Вхожу в дом. Стол для бриджа установлен в гостиной, оформленной в довоенном стиле: оглушительно бьющие дедовские часы и золотистые шторы. Все уже сидят на своих местах — Хилли, Элизабет и Лy-Анн Темплтон, заменившая миссис Уолтер. Лу-Анн из тех девиц, к лицу которых словно навеки приклеена улыбка — всегда,непрестанно. Прямо хочется кольнуть ее булавкой. Даже если вы не смотрите в ее сторону, она продолжает пялиться на вас все с тем же искусственным белозубым оскалом. Вдобавок она соглашается со всем, что бы ни сказала Хилли.
Хилли берет в руки журнал «Лайф», демонстрируя разворот с фотографией некоего калифорнийского дома:
— Они называют это «берлогой», как будто там живут дикие звери!

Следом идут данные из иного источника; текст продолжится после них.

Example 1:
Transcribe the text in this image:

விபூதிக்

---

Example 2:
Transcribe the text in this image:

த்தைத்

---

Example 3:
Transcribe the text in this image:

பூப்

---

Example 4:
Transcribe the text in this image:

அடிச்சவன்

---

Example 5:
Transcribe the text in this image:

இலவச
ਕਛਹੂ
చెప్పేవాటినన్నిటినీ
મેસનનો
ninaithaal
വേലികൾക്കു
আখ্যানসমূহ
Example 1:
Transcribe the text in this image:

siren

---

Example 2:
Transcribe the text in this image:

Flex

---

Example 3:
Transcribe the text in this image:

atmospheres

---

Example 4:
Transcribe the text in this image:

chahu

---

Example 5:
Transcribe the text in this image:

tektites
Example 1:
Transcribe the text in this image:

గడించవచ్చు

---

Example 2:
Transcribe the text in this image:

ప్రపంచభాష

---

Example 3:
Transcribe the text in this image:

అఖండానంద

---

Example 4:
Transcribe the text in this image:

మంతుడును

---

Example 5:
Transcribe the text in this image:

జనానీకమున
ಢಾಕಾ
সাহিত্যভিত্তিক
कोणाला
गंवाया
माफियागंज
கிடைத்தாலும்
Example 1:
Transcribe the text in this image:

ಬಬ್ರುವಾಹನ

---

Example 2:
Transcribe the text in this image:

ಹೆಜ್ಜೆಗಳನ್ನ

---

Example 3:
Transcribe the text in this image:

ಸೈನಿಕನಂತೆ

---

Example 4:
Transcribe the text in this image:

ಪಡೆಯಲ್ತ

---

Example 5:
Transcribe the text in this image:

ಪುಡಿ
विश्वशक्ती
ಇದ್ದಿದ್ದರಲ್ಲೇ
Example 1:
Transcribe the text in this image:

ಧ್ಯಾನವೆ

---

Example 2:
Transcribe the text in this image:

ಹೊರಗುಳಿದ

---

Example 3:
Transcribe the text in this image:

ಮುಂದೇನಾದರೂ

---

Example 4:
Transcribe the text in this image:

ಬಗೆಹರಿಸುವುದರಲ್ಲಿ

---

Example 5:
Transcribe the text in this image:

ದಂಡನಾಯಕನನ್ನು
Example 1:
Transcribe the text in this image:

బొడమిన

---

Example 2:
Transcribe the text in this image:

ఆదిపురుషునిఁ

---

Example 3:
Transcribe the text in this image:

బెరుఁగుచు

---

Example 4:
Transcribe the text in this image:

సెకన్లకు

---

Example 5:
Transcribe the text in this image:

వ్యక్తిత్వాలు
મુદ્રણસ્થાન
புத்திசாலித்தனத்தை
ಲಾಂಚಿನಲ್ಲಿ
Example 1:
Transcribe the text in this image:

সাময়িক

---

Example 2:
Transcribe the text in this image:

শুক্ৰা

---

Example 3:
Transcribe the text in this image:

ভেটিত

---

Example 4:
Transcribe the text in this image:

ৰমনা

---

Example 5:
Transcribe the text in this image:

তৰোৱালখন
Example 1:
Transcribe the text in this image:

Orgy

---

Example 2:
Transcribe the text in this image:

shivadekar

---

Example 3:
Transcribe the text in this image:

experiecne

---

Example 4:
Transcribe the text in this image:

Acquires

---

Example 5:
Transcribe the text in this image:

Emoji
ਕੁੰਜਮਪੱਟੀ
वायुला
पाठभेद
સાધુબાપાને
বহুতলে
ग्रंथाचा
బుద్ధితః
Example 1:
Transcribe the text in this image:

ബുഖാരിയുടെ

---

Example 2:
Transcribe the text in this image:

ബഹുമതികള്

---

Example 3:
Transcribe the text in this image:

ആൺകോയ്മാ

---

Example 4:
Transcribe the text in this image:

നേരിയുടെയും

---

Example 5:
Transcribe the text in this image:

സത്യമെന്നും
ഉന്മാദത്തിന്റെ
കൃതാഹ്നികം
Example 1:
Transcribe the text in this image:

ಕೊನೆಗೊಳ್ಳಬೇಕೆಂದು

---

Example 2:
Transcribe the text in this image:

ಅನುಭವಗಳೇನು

— О, как это ужасно! — сияя, подхватывает Лу-Анн.
На картинке комната с ковром от стены до стены, диваны обтекаемой формы, яйцеобразные кресла и телевизоры, похожие на летающие тарелки. А вот в гостиной Хилли на стене портрет генерала Конфедерации, высотой восемь футов. Можно подумать, что это родной дедушка, а не пра-пра… десятая вода на киселе.
— А дом Труди выглядит именно так, — замечает Элизабет.
Я была настолько поглощена мыслями об интервью с Эйбилин, что чуть не позабыла — на прошлой неделе Элизабет навещала старшую сестру. Труди вышла замуж за банкира, и они переехали в Голливуд. Элизабет ездила к ней на четыре дня, взглянуть на новый дом.
— Ну, это просто дурной вкус, вот и все, — констатирует Хилли. — Не в обиду твоей семье, Элизабет.
— А как там в Голливуде? — неизвестно чему радуясь, спрашивает Лу-Анн.
— О, просто сказка. А дом Труди — телевизоры в каждой комнате, вся эта космическая мебель, на которой невозможно сидеть. Мы ходили в модные рестораны, где обедают кинозвезды, пили мартини, бургундское. А однажды к нашему столику подошел сам Макс Фактор и разговаривал с Труди, как будто они с ней старые приятели. — Элизабет восхищенно встряхивает головой. — Ну, как будто просто встретились в магазине.
— Знаешь, по мне, ты все равно самая симпатичная в своей семье, — заявляет Хилли. — Не то чтобы Труди непривлекательная, но у тебя есть стиль и манеры.
Элизабет довольно улыбается, но тут же вздыхает:
— Не говоря уж о том, что у нее круглосуточная прислуга, живет прямо в доме. Я практически не видела Мэй Мобли.